Equally foolish but bigger and uglier is the new Capitol Visitors Center, at the U.S. Capitol in Washington. Born of security concerns following the 1998 shooting deaths of two police officers near the Capitol’s public entrance — and the need for a more comfortable waiting place for tourists — the Visitors Center ballooned into a 580,000-square-foot monstrosity. Not surprisingly, the original construction budget of $265 million doubled to $621 million.
Architecture critics have panned the design. Philip Kennicott, of The Washington Post, termed it “slick pomposity.” The vast spaces are cold and reminiscent of airport waiting areas and shopping malls. The center’s architect, the international firm RTKL, has done lots of shopping malls.
The interior contains a bizarre collection of statues of great Americans (for example, Hawaiian King Kamehameha I and Apollo 13 astronaut John Swigert) and of a great idea (The Statue of Freedom, which takes a female form).

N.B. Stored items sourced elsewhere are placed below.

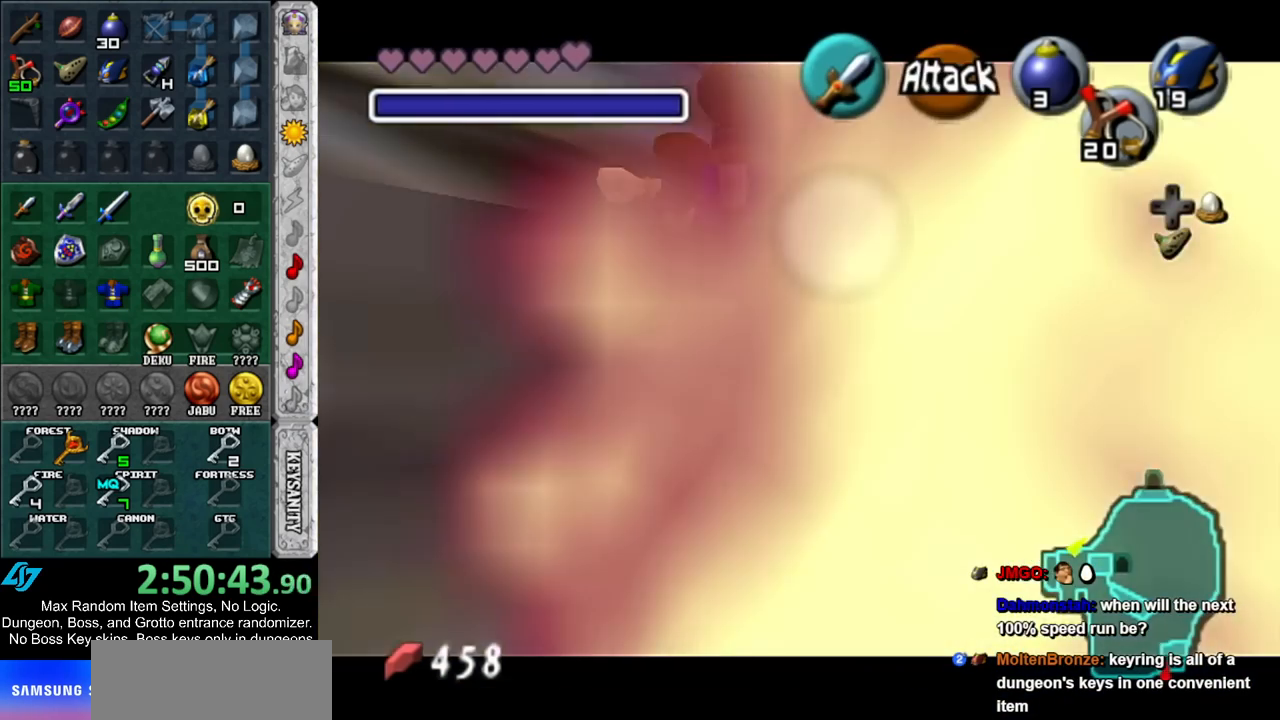
{"buttons": [], "left_stick": "center", "right_stick": "center", "events": [[83, "A", "up"], [100, "R1", "up"], [133, "left_stick", "center"], [233, "Z", "down"], [383, "Z", "up"]]}
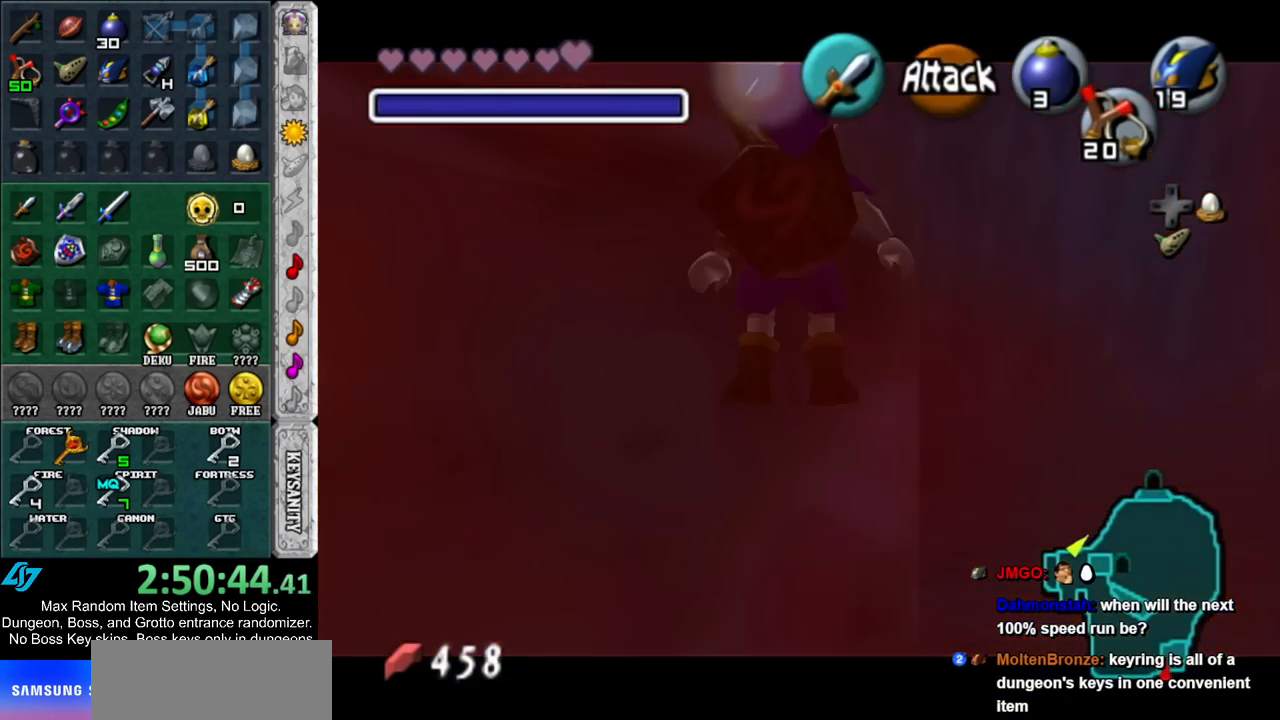
{"buttons": ["A"], "left_stick": "center", "right_stick": "center", "events": [[167, "A", "down"], [267, "A", "up"], [333, "A", "down"], [417, "A", "up"], [483, "A", "down"]]}
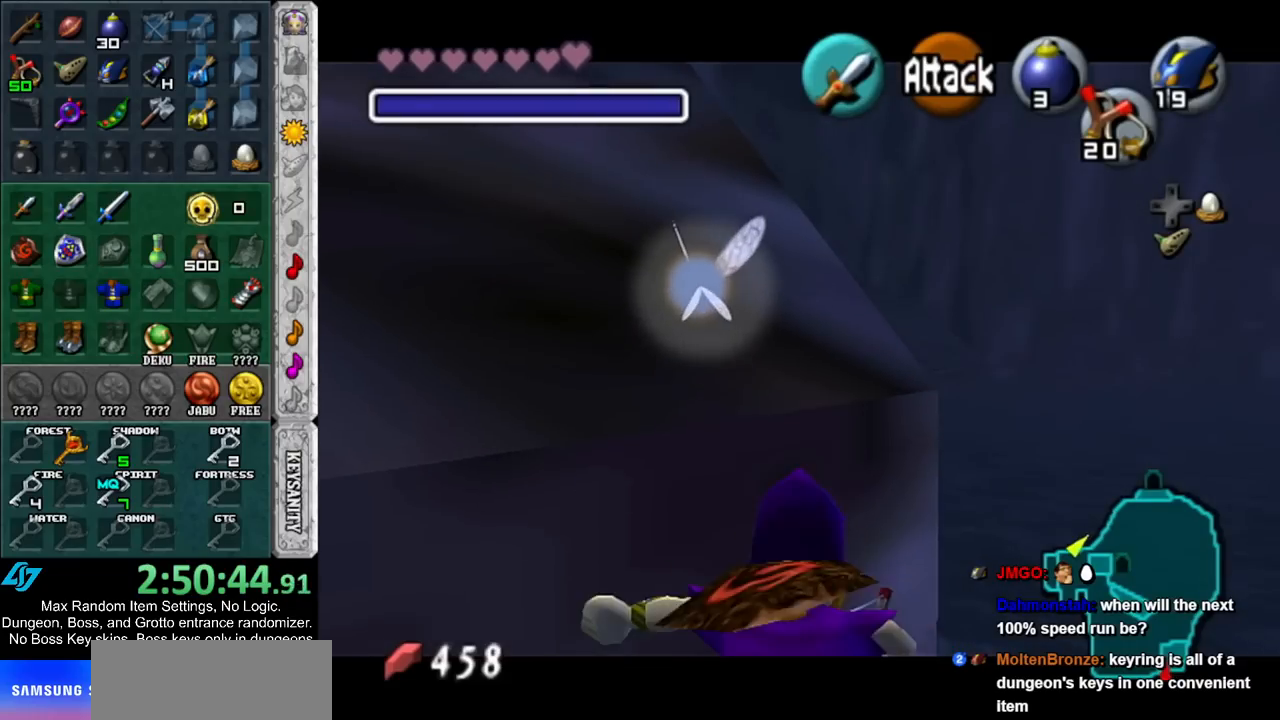
{"buttons": [], "left_stick": "center", "right_stick": "center", "events": [[117, "A", "up"]]}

Like ambitious museum interpretation centers everywhere, this one comes equipped with the usual interactive touch screens. There’s also a Wall of Aspirations, which Mr. Kennicott calls a “kitschy tic” from the exhibit’s designer, New York-based Applebaum Associates.
And so we have this monstrous new Capitol Visitors Center weighing in at over half a million square feet, and it cost only $356 million more than planned. Mistakes were made, but all would not seem lost.

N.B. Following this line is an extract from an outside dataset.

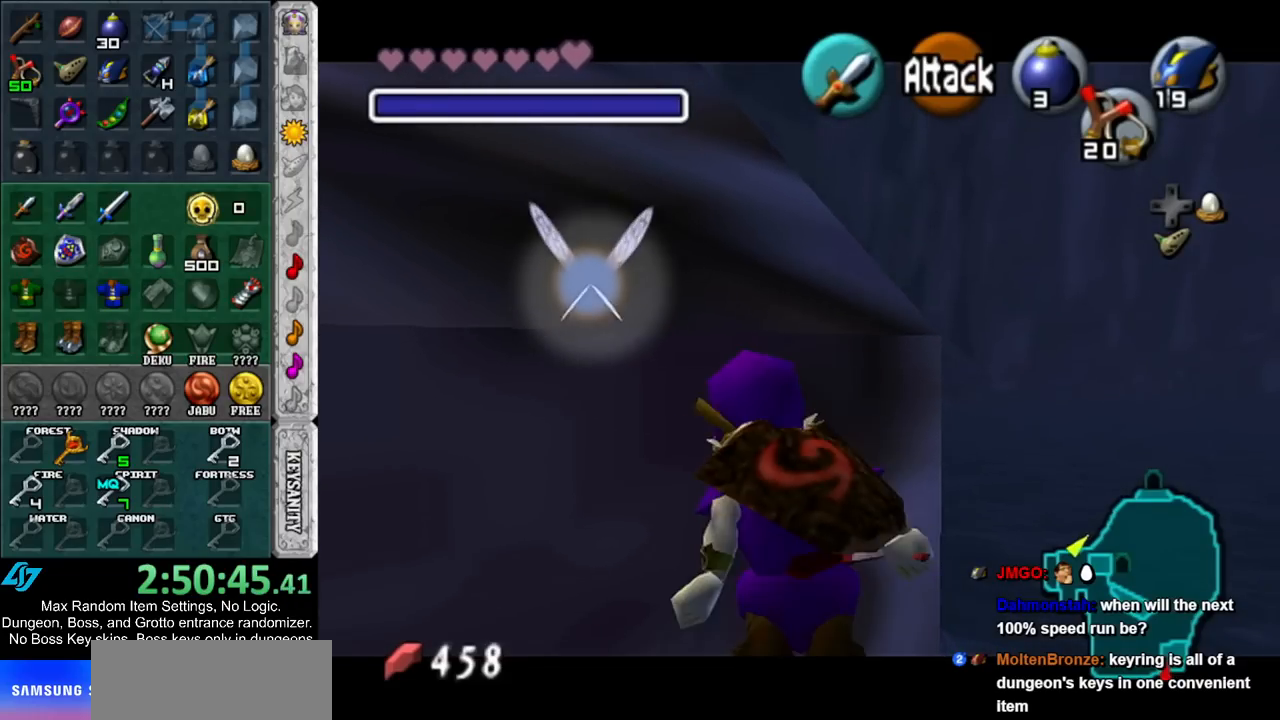
{"buttons": [], "left_stick": "center", "right_stick": "center", "events": [[167, "A", "down"], [333, "A", "up"]]}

Unlike the foundation-financed Mark Twain House museum, cost overruns here can be picked up by the U.S. taxpayer. And, as the architects promised, the center was largely built underground so as not to disturb the 1874 landscaping of Frederick Law Olmsted, a masterpiece in itself.
But no such luck on that last reassurance. As Mr. Kennicott points out, there’s no such thing as a truly underground facility. One needs entrances and other features. The beauty of the Capitol’s East face has been “demolished,” he says, by the intrusion of a bridge over a moat-like entry. Structures housing elevators for handicapped visitors, meanwhile, look like guard towers.
Hundreds of trees were ripped up or moved in the construction, including many of historical significance. And for what?
A silver lining in the recent Gilded Age’s ongoing collapse should be a slowdown in the building of inflated showplaces to accompany national treasures. We appreciate that ours is the age of computerized special effects and a glitz deficit could lead to smaller attendance figures. If that happens, so be it. Not everything can be measured in numbers.